Alert rule: GuaranteedUptimeTarget

Overview

This alert is based on our SLI Exporter and how we in Appcat measure uptime of our services. Each second SLI Exporter checks if the service is up and running and produce respective Prometheus metrics. If Service in last 5 minutes was down for 1 minute (20% of failed alerts) AND 45 seconds in 1 minute (75% of failed alerts) AND database is marked as "guaranteed_availability", then this alert is triggered.

Steps for Debugging

There is no obvious reason why it happend, but we can easily check what happened. Evevry "guaranteed_availability" database has at least 2 replicas and PodDistruptionBudget set to 1. So, if one replica is down, the second one should be up and running. If that failed it means that there is some issue with the database or node itself.

Finding the failed database

Check database name and namespace from alert. There are 2 relevant namespaces: claim namespace and instance namespace. Instance namespace is generated and always has format "vshn-<service_name(postgresql, redis, (…​etc))>-<instance_name>".

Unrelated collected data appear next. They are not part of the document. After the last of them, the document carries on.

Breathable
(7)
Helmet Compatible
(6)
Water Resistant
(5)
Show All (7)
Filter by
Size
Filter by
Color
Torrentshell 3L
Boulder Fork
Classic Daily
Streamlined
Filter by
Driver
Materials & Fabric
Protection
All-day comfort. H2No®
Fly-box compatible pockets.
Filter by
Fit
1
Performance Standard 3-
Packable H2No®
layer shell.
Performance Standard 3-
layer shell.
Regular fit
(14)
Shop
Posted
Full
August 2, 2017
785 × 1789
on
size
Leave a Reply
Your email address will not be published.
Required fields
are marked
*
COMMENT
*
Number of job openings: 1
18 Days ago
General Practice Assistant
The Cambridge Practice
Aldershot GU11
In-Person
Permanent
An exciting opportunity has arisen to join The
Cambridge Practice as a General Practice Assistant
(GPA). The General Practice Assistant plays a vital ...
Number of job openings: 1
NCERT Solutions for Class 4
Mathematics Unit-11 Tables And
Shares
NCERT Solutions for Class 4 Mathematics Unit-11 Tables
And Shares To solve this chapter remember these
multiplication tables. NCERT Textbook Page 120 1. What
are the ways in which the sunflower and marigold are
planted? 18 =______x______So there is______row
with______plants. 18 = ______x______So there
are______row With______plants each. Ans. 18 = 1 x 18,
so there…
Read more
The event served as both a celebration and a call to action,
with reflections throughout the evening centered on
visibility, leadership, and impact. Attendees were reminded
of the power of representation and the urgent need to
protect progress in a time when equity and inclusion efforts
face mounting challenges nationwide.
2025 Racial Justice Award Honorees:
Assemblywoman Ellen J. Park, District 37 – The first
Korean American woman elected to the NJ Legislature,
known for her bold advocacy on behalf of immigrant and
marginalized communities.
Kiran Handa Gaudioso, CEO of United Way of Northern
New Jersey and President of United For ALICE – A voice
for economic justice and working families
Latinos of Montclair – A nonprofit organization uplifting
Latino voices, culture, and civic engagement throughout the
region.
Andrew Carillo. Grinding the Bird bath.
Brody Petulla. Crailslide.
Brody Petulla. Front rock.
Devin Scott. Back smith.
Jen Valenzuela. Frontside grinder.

kubectl -n $instanceNamespace get pods
kubectl -n $instanceNamespace describe $failing_pod
kubectl -n $instanceNamespace logs pods/$failing_pod

It might be also worth checking for failing Kubernetes Objects and Composite:

#$instanceNamespace_generated_chars can be obtained in a way: `echo vshn-postgresql-my-super-prod-5jfjn | rev | cut -d'-' -f1 | rev` ===> 5jfjn
kubectl --as cluster-admin get objects | egrep $instanceNamespace_generated_chars
kubectl --as cluster-admin describe objects $objectname
kubectl --as cluster-admin describe xvshn[TAB here for specific service] | egrep $instanceNamespace_generated_chars
Check SLI Prober logs
kubectl -n syn-appcat-slos logs pods/appcat-sliexporter-controller-manager-$RANDOM_CHARS

Possible reasons for failing SLI Prober:

  • timeout:

    • network connection between nodes

    • network policy

    • overloaded resource

    • hanged process

  • connection refused:

    • broken process inside container

    • no port available

  • wrong credentials

    • restart sli prober

    • check if credentials are correct

      • get secret from claim namespace: kubectl -n $claim_namespace get secret $secret_name -o yaml'

      • postgresql example: kubectl -n $instance_namespace port-forward service/responsible_service 5432:5432

      • on local machine: psql -h localhost -U $username -d $database_name

    • if problem persists, then it’s probably a bug or customer manual intervention

Check providers responsible for the service
  • VSHNPostgreSQL

    • kubectl -n syn-stackgres-operator get pod

    • kubectl -n syn-stackgres-operator logs deployments/stackgres-operator

  • VSHNRedis, VSHNKeycloak, VSHNNextcloud, VSHNMariaDB, VSHNMinio

    • kubectl -n syn-crossplane logs deployments/provider-helm-4d90a08b9ede

Example based on an real alert
Details:
OnCall 	                    : 	true
alertname 	                : 	vshn-vshnpostgresql-GuaranteedUptimeTarget

(...)

name 	                    : 	postgresql-analytics-kxxxa
namespace 	                : 	postgresql-analytics-db

(...)
reason 	                    : 	fail-unknown
service 	                : 	VSHNPostgreSQL
service_level               : 	best_effort
severity 	                : 	warning
sla 	                    : 	besteffort

(...)

After You receive such alert on email, you can easily check interesting information, like in this case:

  • instance namespace: vshn-postgresql-postgresql-analytics-kxxxa

  • instanceNamespace_GeneratedChars: kxxxa

  • claim namespace: postgresql-analytics-db